There is nothing easy about being a mother. It is the toughest job in the world. The difficulty is further amplified when you factor in running the sports channel of the country’s most respected news website. It is like raising two kids of the same age at the same time—only both live in separate houses, separated by a long, patience-testing commute.
You really have to love and be in love with both to make it through one day.

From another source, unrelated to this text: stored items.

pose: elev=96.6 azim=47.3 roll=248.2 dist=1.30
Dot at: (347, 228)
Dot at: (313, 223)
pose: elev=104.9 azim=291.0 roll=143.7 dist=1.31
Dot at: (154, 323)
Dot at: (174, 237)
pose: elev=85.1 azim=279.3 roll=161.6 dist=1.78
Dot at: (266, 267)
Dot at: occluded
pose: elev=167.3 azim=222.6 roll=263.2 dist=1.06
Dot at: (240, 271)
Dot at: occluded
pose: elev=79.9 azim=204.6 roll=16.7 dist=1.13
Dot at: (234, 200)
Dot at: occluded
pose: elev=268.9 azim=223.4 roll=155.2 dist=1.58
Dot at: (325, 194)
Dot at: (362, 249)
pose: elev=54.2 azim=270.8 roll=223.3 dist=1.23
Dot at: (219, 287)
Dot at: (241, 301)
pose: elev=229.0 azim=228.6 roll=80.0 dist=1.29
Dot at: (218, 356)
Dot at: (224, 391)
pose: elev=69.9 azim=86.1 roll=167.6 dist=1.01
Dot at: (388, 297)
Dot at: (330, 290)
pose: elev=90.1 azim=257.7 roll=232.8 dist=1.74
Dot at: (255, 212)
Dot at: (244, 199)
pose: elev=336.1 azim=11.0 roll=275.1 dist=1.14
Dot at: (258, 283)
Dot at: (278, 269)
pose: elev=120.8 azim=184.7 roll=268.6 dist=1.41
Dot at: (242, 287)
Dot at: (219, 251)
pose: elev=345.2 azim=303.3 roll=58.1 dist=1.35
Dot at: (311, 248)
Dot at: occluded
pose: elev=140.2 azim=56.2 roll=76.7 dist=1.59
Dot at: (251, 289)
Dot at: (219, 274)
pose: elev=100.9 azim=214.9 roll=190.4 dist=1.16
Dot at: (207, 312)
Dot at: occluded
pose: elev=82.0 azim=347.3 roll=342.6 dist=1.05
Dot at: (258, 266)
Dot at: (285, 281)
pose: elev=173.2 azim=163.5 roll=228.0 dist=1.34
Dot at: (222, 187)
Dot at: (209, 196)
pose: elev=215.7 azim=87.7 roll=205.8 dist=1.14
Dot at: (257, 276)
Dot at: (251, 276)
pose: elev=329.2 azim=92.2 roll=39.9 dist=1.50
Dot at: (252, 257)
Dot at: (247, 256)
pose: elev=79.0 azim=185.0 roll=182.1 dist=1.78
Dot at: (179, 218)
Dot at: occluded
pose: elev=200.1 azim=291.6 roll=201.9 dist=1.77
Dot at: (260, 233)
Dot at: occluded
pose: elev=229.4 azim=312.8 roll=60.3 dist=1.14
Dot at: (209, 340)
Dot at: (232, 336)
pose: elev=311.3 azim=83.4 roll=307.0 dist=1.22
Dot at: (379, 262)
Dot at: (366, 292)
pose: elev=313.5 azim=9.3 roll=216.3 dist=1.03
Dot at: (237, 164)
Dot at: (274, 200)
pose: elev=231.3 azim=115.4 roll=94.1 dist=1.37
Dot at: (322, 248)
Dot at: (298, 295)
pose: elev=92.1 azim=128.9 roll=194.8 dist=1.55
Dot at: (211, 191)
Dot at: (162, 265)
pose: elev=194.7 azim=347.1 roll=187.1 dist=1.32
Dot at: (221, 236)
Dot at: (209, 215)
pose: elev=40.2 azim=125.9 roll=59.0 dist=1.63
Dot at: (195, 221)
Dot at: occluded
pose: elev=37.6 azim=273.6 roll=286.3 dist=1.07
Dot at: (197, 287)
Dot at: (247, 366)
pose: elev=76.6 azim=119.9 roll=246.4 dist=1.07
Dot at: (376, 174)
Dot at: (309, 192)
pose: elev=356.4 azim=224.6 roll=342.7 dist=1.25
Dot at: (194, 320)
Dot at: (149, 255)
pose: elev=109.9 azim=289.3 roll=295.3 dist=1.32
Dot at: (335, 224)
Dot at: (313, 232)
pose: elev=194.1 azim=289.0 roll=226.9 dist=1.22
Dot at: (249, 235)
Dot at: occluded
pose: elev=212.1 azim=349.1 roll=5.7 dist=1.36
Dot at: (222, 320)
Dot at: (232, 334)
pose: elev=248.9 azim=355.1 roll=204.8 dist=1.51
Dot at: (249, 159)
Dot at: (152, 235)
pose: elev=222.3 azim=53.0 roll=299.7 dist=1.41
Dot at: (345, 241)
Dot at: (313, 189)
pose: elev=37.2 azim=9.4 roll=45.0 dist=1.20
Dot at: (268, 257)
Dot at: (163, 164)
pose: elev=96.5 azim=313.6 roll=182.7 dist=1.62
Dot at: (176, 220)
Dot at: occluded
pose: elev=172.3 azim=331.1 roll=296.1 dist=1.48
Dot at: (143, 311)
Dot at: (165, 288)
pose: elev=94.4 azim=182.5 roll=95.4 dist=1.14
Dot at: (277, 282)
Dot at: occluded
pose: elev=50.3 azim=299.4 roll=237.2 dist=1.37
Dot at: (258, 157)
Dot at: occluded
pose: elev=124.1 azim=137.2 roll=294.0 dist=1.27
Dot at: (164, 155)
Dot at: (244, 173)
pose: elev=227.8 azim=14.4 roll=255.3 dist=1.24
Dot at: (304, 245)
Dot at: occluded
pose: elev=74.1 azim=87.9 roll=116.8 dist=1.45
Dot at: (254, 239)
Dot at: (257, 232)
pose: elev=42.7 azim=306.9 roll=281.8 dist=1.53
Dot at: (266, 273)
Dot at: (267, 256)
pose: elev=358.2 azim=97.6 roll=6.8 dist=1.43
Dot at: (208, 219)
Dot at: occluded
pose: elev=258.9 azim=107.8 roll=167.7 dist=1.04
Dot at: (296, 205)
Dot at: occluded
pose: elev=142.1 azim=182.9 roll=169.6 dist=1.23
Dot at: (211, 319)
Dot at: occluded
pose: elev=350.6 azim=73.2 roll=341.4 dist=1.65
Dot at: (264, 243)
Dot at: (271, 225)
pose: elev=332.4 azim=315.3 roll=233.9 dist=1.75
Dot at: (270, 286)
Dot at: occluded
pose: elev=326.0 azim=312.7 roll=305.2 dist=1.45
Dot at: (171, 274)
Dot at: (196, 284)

Every day is a circus act; I navigate tightropes on tiptoes trying not to fall but end up failing anyway. I try my hardest to never fail at both, but sometimes I tend to trade the craziness of one for the solace of the other. The sides are interchangeable, but there is always that heavy feeling of guilt whenever I find comfort in the chaos of chasing deadlines on a frantic news day than dealing with my fuzzy, inconsolable daughter. It is easier to doll yourself up casually than to settle for the endearingly disheveled look of motherhood. While those moments are few and fleeting, the guilt always finds a way to creep up on me.
I guess that happens when you become a mom at 25, when I’ve been everything but prepared, when just a few months before I stared at a stick bearing two faint lines, in total shock, all I had thought about was my career.
That’s my life there. And this is my story: Getting pregnant early threw me for a loop. I had been careless at a time when I had been nothing but carefree. My bank account wasn’t ready for costly pedia visits, let alone for a secure future for my daughter. I wasn’t able to steel myself for years of soiled diapers and incomprehensible crying because it really wasn’t part of my plan. I didn’t think I was ever going to be ready for the enormity of raising a child.
But you never really know what life-changing truly means until you’ve held an infant in your arms and have someone so delicate and innocent depend on you for survival. Being a mother changed me, and the landscape of my life. In a snap, I went from a career woman full of dreams to someone willing to throw all that away just to be at my daughter’s side when I’m needed, which is basically all the time.
Months after I’ve come to terms that I was indeed giving up chase for the life I wanted for the life I was dealt with and ultimately accepted, an opportunity for me to enjoy best of both worlds—to continue living my dream as a sports writer—presented itself. I couldn’t say no, even if it meant the end of morning playtime and afternoon naps with my little princess.
Yes, I reentered the workforce because I still wanted it. I craved for the rush of the meetings, the thrill of covering a sporting event. But this time, it wasn’t just about that. When you’re a mother, it’s never just about you anymore. I said yes to the job, to the long hours, to the behind-numbing commute to Makati because I wanted to be able to provide her the kind of life I didn’t have.
But every time I would bury myself in work, times that I would be so swamped that my daughter doesn’t even cross my mind, an uneasy feeling settles in my gut: I’m a horrible mother. And when you spend more time at your office desk than at home, that feeling is magnified by the littlest of things. When I find her rolling over with such ease and I don’t even have a clue when she started doing it. When I miss doctor’s appointments, or when get home to my daughter already fast asleep, seemingly bigger than the last time I saw her, and knowing that there is no end to the late nights unless I quit—that’s when that horrible feeling is multiplied a thousand-fold.
Because even after I’ve wrapped up a challenging coverage, successfully presided a big meeting, or got a pat on the back from the bosses, seeing my daughter get up on all fours for the first time, smiling happily at me with her infectious smile and expressive eyes, will always be the highlight of my day. Her milestones will always trump mine. I take pride in everything she does, be it as small as her sucking on hands or as big as her eating solid food for the first time.
Yes, I know. There will be overwhelming moments when I would want to pack my bags and just go. Maybe I will always have those few minutes when I’d rather be at work. But when your love for something runs so deep, like how my love for my daughter does, you will always choose to come home. After a long day at work, nothing beats the warmth seeing my daughter smile in her sleep brings.
A mother’s job is never done, much less a working mom’s. I just have to keep on reminding myself that everything I’m doing is for her, that I’m striving to do well because I want her to be proud of me, and that I’m juggling two hats to give her a better future.
Celest (@_celestial) writes and manages the sports section of INQUIRER.net for a living. It has been six exhausting months with her daughter Myrcella Celestine. Though it came as a surprise, she wouldn’t trade being a mother for anything in the world.